How to test Checkmk notification rules

Testing Checkmk notification rules shows which rule chain, recipients, and notification method would apply to a simulated host or service event. Use the notification test before changing alert routing for a team, adding an escalation, or confirming that a new rule does not match more objects than intended.

The test tool lives under SetupEventsTest notifications and can simulate either a host event or a service event. It evaluates the same notification rules, contact selections, time periods, and escalation counters that Checkmk uses when the monitoring core creates a raw notification.

Keep the first pass simulation-only unless the selected contact, method, and target object are safe for a real message. When the test is allowed to send, the result should show that notifications were sent and the recipient should receive the alert through the selected method.

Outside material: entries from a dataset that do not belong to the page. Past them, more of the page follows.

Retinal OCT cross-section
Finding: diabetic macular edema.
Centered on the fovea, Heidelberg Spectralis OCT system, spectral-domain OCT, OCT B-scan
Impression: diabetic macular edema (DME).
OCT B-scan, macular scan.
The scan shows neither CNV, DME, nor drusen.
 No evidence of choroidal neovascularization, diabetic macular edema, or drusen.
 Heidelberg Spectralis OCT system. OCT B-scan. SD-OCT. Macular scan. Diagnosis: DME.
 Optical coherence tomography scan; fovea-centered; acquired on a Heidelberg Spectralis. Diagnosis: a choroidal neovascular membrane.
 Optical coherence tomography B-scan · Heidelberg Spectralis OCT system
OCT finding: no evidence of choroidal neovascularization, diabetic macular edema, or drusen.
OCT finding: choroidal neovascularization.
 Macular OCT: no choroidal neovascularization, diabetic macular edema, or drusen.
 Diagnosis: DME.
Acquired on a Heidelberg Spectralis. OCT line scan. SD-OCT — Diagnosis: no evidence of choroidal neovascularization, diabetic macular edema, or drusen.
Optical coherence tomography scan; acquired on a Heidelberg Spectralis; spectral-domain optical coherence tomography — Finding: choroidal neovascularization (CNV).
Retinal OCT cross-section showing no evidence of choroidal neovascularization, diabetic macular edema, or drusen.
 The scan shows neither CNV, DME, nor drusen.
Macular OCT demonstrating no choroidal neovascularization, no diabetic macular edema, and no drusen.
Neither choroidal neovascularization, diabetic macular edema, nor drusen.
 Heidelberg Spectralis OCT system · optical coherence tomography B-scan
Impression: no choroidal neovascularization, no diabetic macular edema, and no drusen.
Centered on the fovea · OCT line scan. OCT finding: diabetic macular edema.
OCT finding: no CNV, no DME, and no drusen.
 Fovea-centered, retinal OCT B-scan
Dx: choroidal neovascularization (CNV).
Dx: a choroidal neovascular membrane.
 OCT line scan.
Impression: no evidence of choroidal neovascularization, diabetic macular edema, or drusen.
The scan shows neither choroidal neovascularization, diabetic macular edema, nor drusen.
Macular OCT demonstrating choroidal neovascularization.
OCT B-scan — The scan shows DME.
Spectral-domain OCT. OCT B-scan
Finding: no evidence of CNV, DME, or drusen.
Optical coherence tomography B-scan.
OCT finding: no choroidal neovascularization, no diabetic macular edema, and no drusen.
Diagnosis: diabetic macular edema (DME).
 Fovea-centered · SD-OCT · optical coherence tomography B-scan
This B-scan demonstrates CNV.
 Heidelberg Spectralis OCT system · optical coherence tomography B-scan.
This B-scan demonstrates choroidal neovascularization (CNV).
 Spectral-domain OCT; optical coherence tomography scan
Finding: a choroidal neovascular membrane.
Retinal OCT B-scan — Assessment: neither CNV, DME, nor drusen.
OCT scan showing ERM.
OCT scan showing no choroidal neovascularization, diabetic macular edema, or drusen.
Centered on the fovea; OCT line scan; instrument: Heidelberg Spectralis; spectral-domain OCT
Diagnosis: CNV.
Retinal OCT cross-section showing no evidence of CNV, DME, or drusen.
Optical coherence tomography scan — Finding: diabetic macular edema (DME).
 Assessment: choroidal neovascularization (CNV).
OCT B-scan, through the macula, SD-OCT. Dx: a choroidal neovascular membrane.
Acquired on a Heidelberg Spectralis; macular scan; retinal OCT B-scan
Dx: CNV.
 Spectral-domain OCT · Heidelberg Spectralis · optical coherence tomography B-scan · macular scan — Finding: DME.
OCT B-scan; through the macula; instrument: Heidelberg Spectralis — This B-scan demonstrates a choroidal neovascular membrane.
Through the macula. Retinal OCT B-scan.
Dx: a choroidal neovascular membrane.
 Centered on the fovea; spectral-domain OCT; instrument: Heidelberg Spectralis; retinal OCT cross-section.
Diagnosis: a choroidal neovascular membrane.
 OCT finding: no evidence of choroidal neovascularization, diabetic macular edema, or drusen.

Steps to test Checkmk notification rules:

  1. Open SetupEventsTest notifications.
  2. Select Host or Service for the event type.
  3. Select the host, or select the host and service, that should exercise the rule being tested.

    Use a lab object or a narrowly scoped production object so the result reflects the contact assignments and labels that the rule is expected to match.

  4. Select the event that should trigger the notification rule, such as a host state change to DOWN or a service state change to CRIT.
  5. Enter a short Plugin output message for the simulated event.

    The plugin output appears in the notification context and helps identify the test when reviewing the result or a delivered message.

  6. Leave Send out notification for specific method disabled for a simulation-only test.

    Enable sending only when the selected method and recipients are safe for a real notification.

  7. Expand Advanced condition simulation when the rule depends on time periods or repeated notification numbers.
  8. Set the simulated time or notification number only when the rule uses those conditions.

    Escalation rules can depend on the notification counter, while time-period rules depend on the simulated event time.

  9. Click Test notifications.
  10. Check Test results for the number of matching notification rules and resulting notifications.

    If sending was enabled, the summary should state that notifications have been sent out.

  11. Expand the notification context for a generated notification when the result does not match the expected rule.

    The context shows the environment values that the rule evaluation used, including host, service, event, contact, and notification method fields.

  12. Check Predicted notifications for the expected recipient and method.
  13. Check Global notification rules for the rule that matched and any rules that did not match.

    A non-matching rule usually points to event type, folder, host label, service name, contact, time-period, or notification-number conditions that do not line up with the simulated event.

  14. Confirm real delivery outside Checkmk when sending was enabled.

    For email, confirm that the recipient received the message. For traceable SMTP delivery, the service or host notification history and the site /var/log/notify.log can show whether the method reported success.